WORK ITEM – Collect all lines containing the word "click" from the data.

PROVIDED RECORDS –

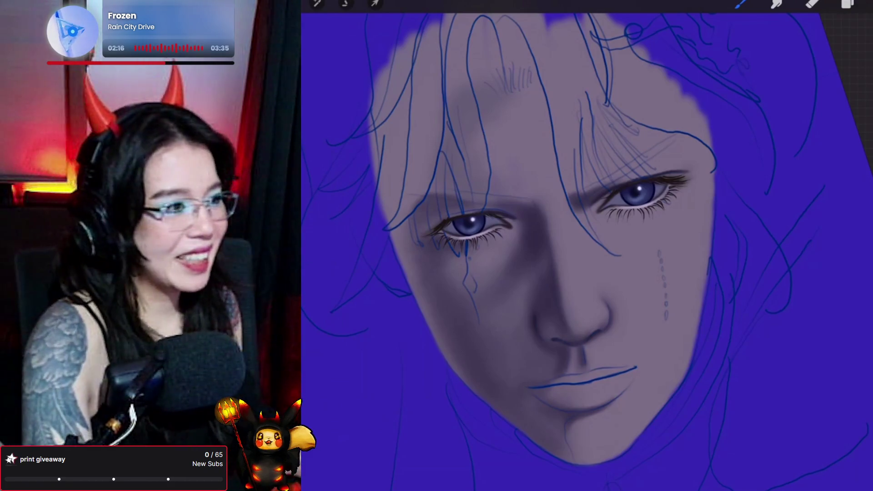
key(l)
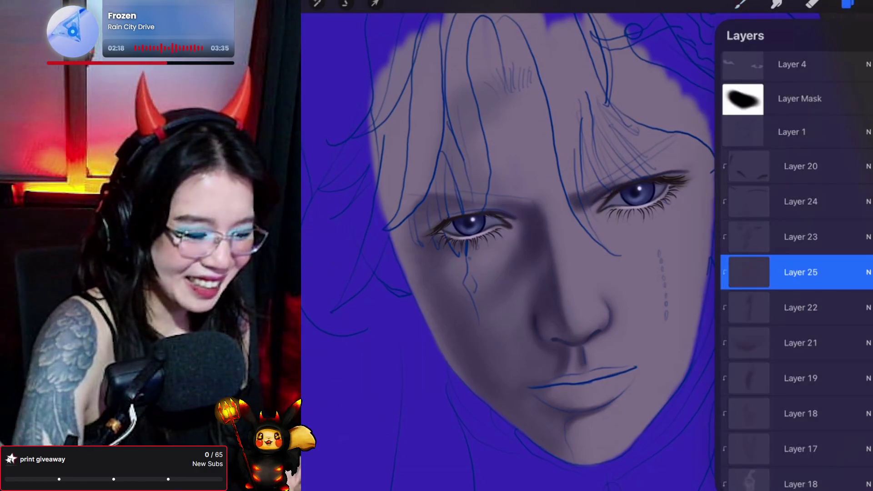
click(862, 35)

--

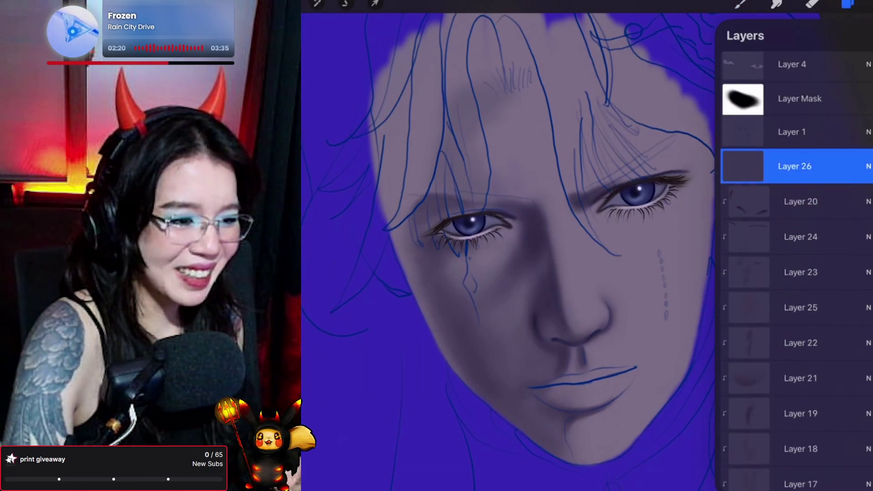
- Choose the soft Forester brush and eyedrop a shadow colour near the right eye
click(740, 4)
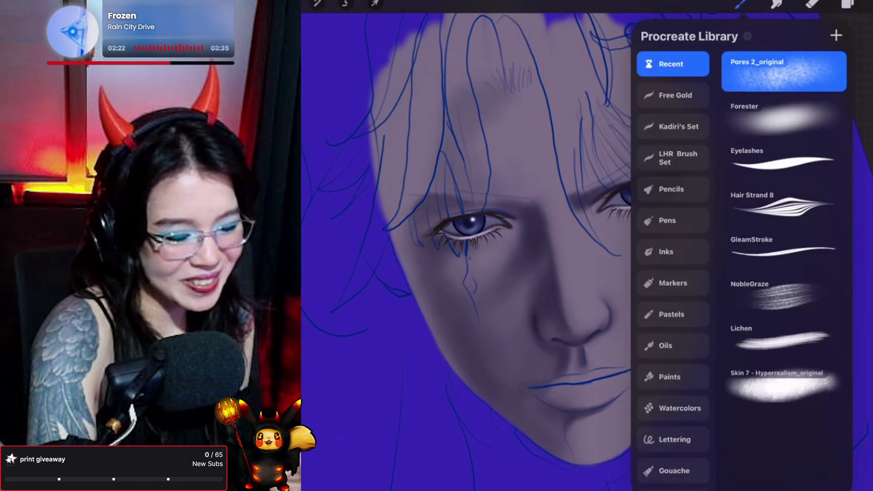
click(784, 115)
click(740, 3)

WRITTEN RESPONSE –
click(862, 35)
click(740, 4)
click(784, 115)
click(740, 3)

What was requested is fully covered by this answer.